I can assure you that none of the Marines sitting on that hill watching High Noon back in 1952, and I’m tempted to vouch for the USMC officers who showed it to us, saw High Noon as an “un-American” film. In fact it coincided with one of the teachings we received: Civilians don’t understand the Marine Corps. They can’t understand what it means to be a Marine. So it was our job to protect them even if they never realized they needed protection.
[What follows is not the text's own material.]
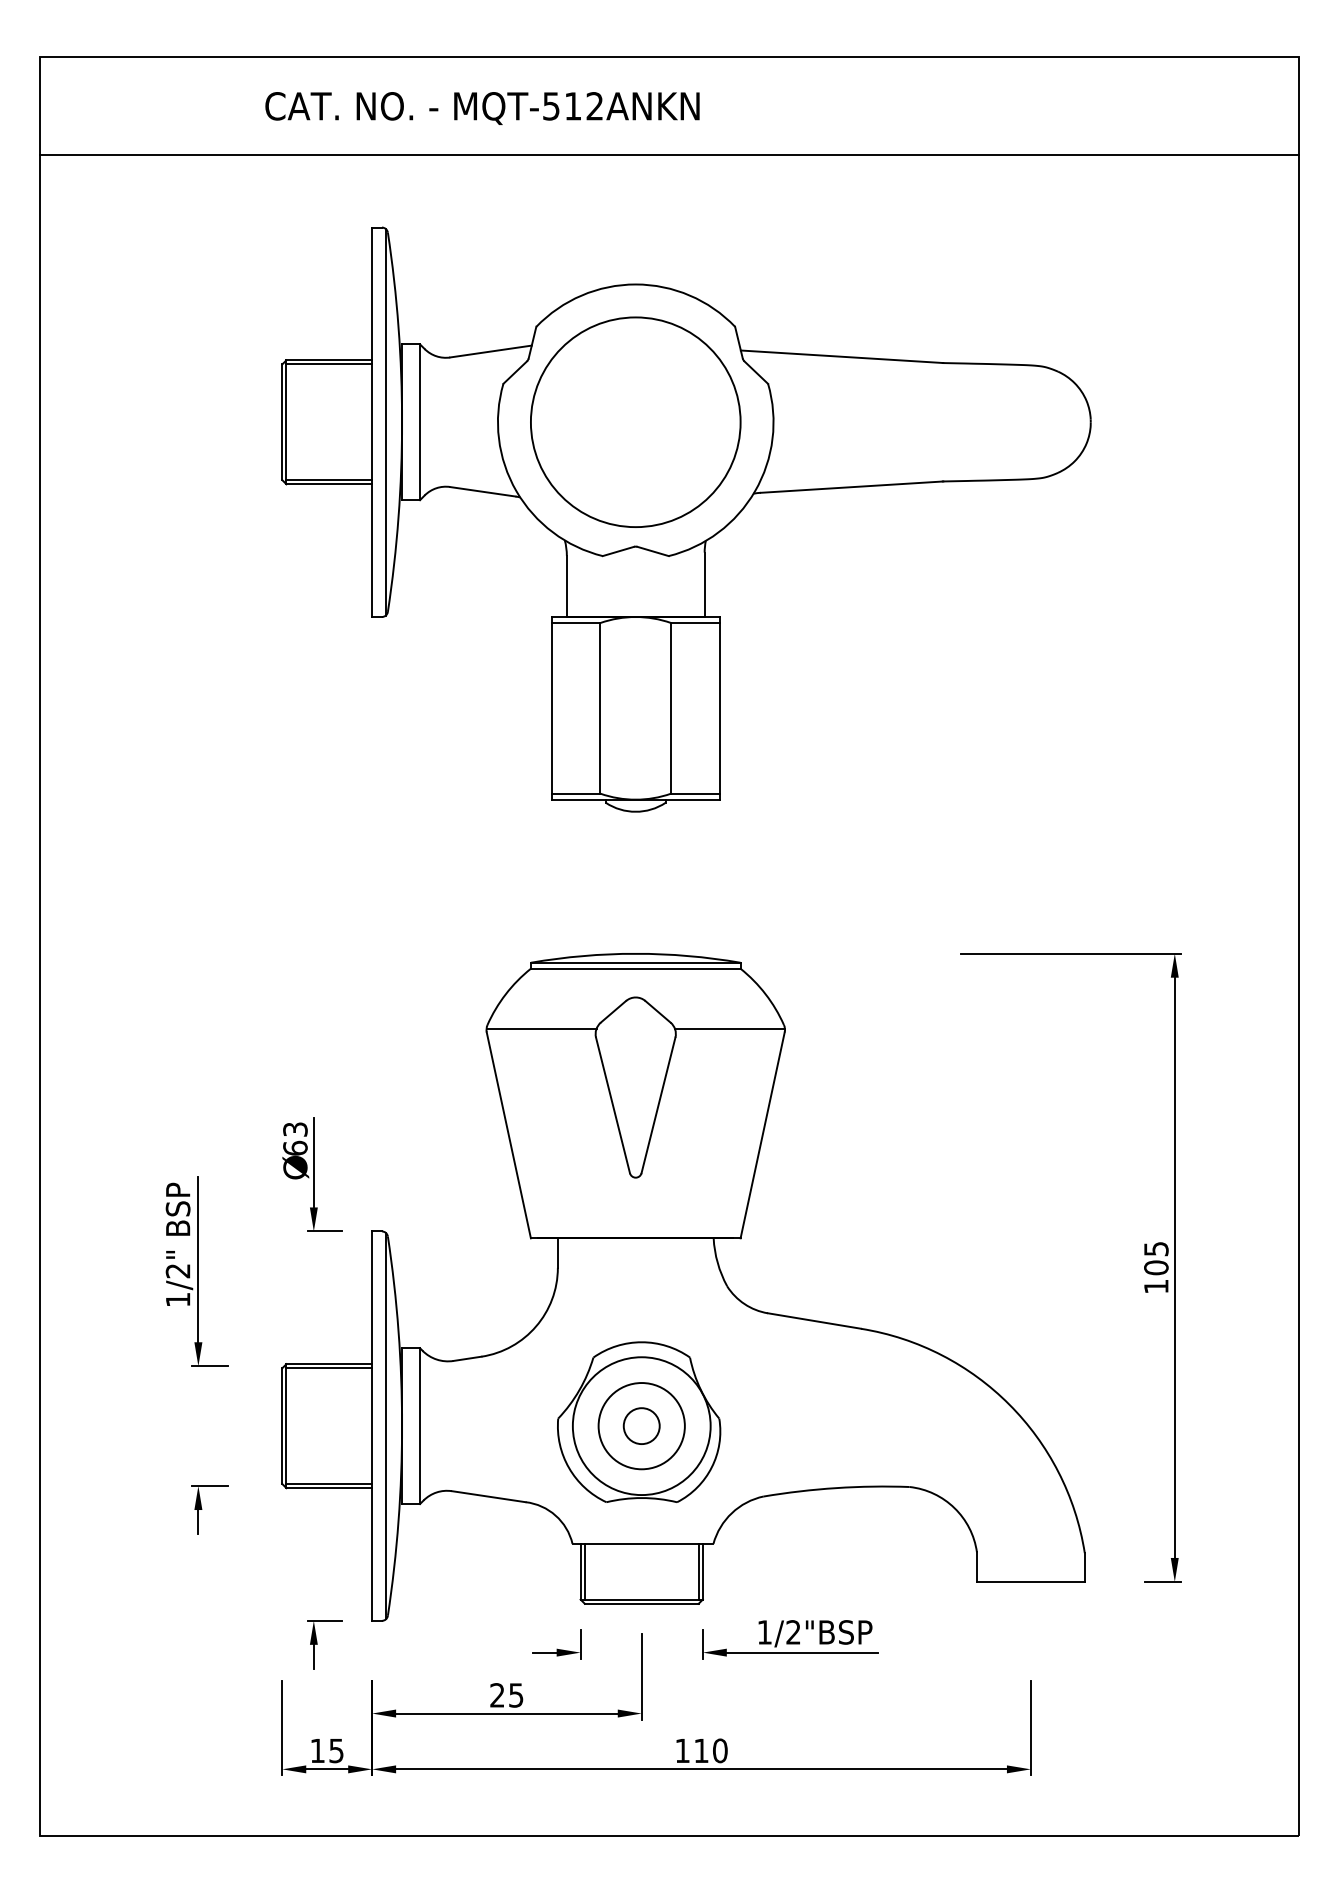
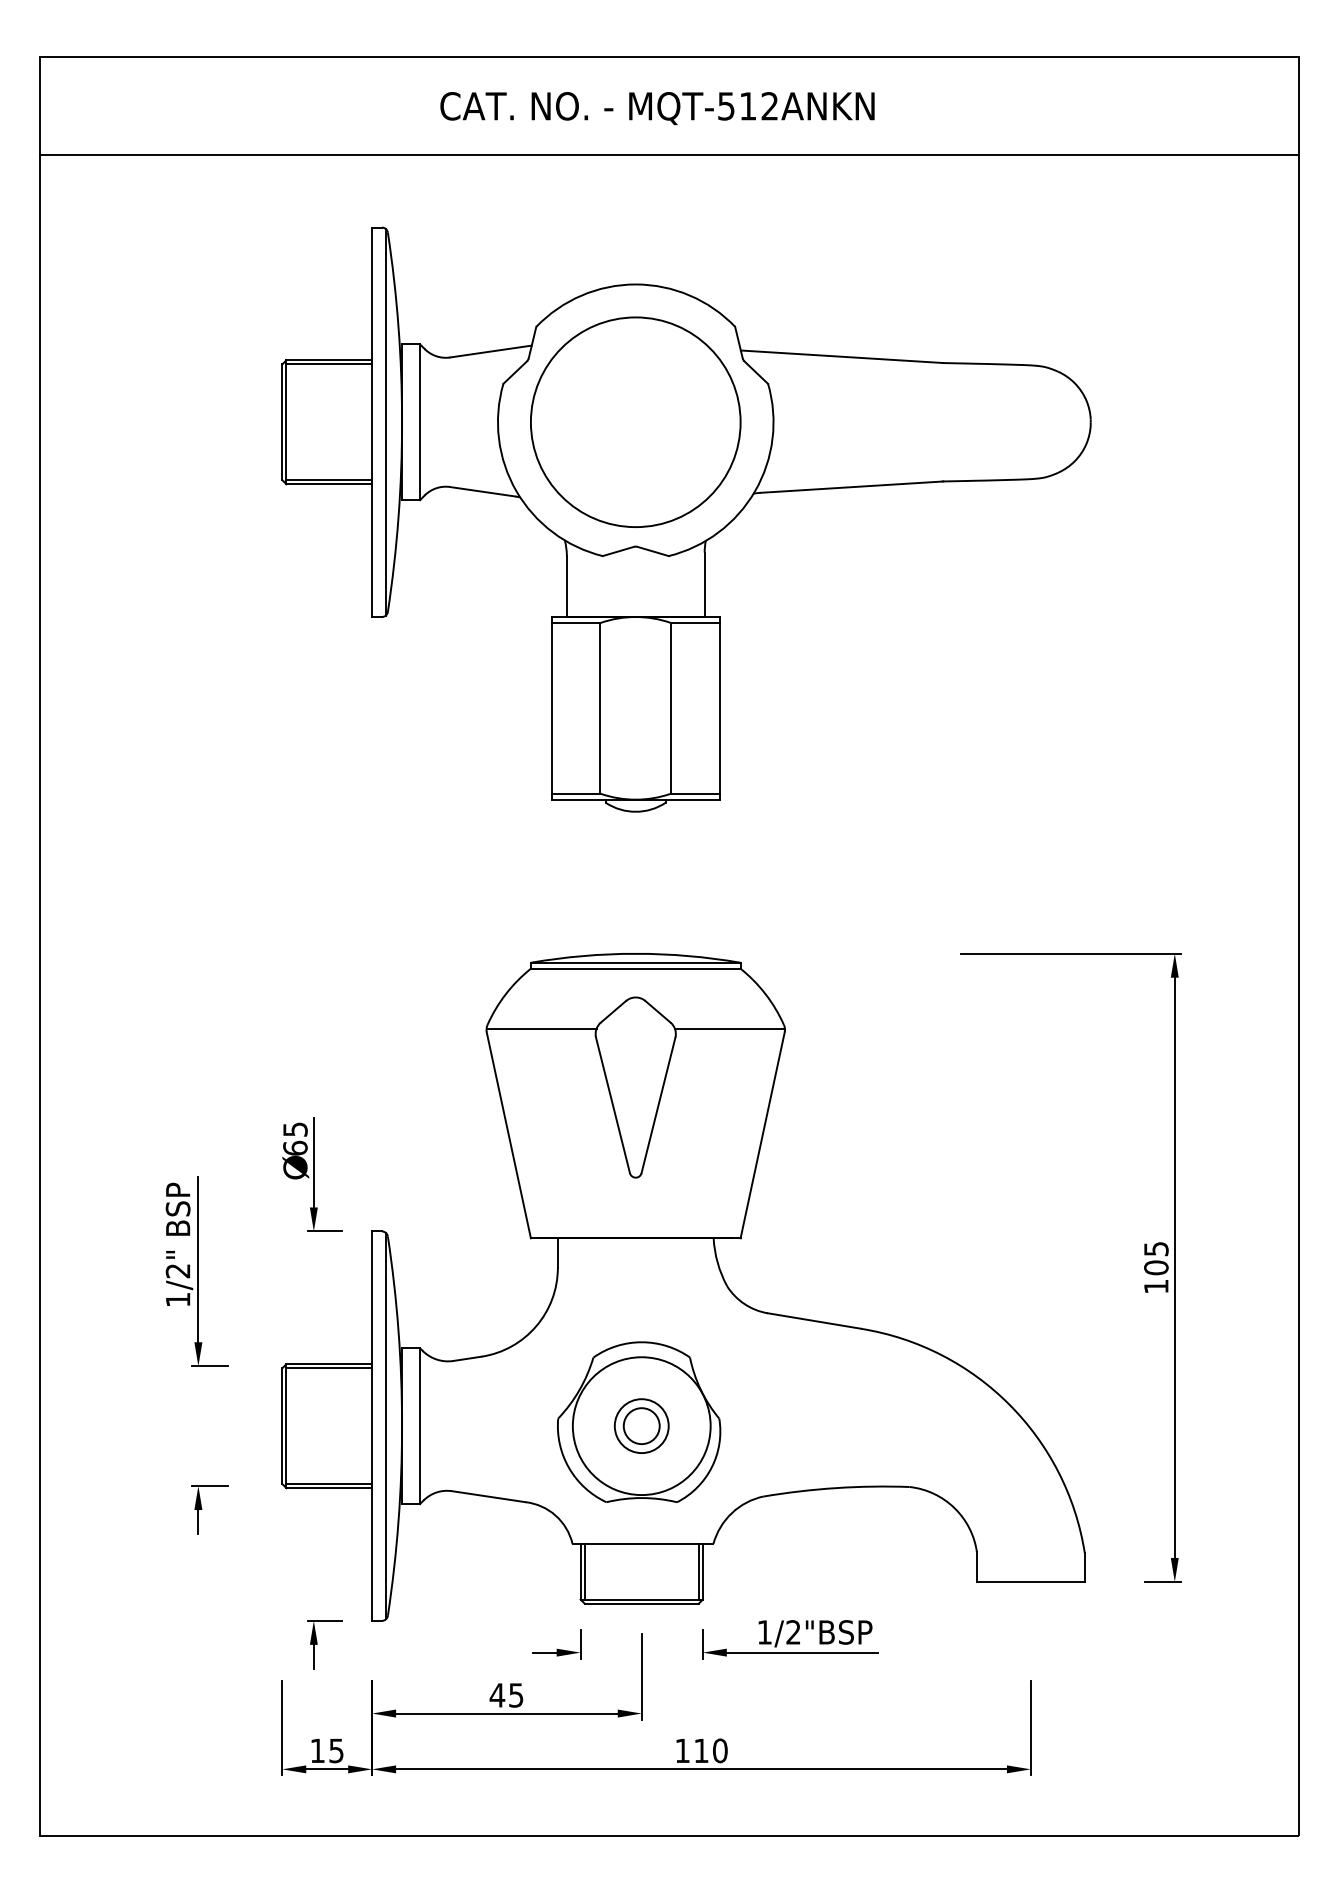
text at (482, 108) position: (482, 108) -> (657, 108)
text at (295, 1128): 63 -> 65
circle at (641, 1426) diameter: 86 px -> 54 px
text at (497, 1695): 25 -> 45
At this point I recall Amy Adams gushing over the movie Doubt because everyone could form their own idea of what that movie meant – and I squirm a little. Surely great literature and movies aren’t subject to do-it-yourself interpretation. Interpretations ought to be valid. It would be valid to say that we Marines should recognize that civilians (like the townspeople in High Noon) weren’t warriors like us. They didn’t have our training. They weren’t equipped to do what we could do. And we, even if we were outnumbered like Will Kane was, should do our duty, even if we risked death. It was our job, just as it was Will Kane’s job to protect the people of Hadleyville. I remain convinced that the impression we got on that hill back at Camp Mathews (where we had a rifle range at the time) was valid.
I don’t doubt that more than one “valid” interpretation can be made of the movie Doubt, but I seriously doubt that everyone can make of the movie whatever they like – at least not and have all of their interpretations be valid.
But at the conscious-dream level, perhaps I am merely quibbling. If Amy Adams movie watchers obtain an enormous number of “invalid” interpretations, perhaps the movie has still done its main job – the job of facilitating the plasticity of the brains of the movie-watchers. Well, yeah, I suppose. But I’m too old to avoid feeling critical of those who make invalid interpretations – whether of non-fiction or fiction, and whether found in a book or in the cinema.